━━ Data in this exercise ━━

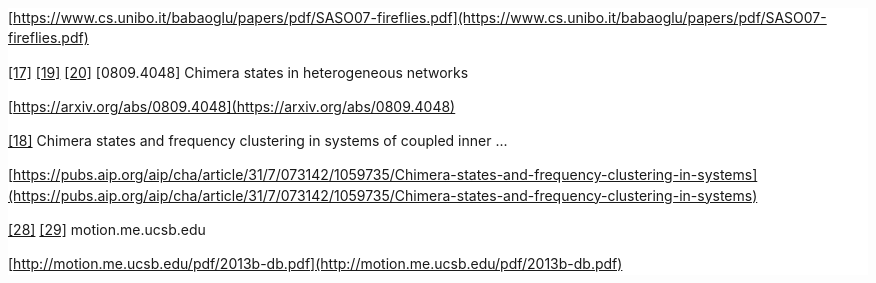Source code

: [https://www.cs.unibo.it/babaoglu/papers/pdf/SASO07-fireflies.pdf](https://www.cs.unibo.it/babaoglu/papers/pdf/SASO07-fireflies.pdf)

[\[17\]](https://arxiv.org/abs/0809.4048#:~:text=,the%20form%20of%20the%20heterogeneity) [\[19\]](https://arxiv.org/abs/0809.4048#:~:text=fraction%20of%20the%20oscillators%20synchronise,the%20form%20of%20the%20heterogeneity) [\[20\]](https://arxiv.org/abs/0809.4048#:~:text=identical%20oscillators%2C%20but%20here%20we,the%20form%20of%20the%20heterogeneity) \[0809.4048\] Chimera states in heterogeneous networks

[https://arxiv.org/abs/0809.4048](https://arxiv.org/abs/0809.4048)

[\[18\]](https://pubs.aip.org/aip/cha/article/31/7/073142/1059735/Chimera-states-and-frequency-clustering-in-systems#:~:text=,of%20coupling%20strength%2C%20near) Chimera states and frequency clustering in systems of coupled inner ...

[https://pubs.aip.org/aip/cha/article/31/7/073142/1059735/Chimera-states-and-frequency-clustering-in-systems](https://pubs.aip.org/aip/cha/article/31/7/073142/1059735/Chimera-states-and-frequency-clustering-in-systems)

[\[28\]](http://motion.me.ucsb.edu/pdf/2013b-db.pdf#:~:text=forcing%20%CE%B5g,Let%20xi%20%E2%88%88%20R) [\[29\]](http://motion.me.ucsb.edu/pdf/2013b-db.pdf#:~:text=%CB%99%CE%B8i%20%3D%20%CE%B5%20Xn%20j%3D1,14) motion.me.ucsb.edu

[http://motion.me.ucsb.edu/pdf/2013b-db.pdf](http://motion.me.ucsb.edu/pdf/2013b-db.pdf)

━━━

__Assignment__
Where a line above contains the word "clustering", show that line.

__Solution for this exercise__
[\[18\]](https://pubs.aip.org/aip/cha/article/31/7/073142/1059735/Chimera-states-and-frequency-clustering-in-systems#:~:text=,of%20coupling%20strength%2C%20near) Chimera states and frequency clustering in systems of coupled inner ...
[https://pubs.aip.org/aip/cha/article/31/7/073142/1059735/Chimera-states-and-frequency-clustering-in-systems](https://pubs.aip.org/aip/cha/article/31/7/073142/1059735/Chimera-states-and-frequency-clustering-in-systems)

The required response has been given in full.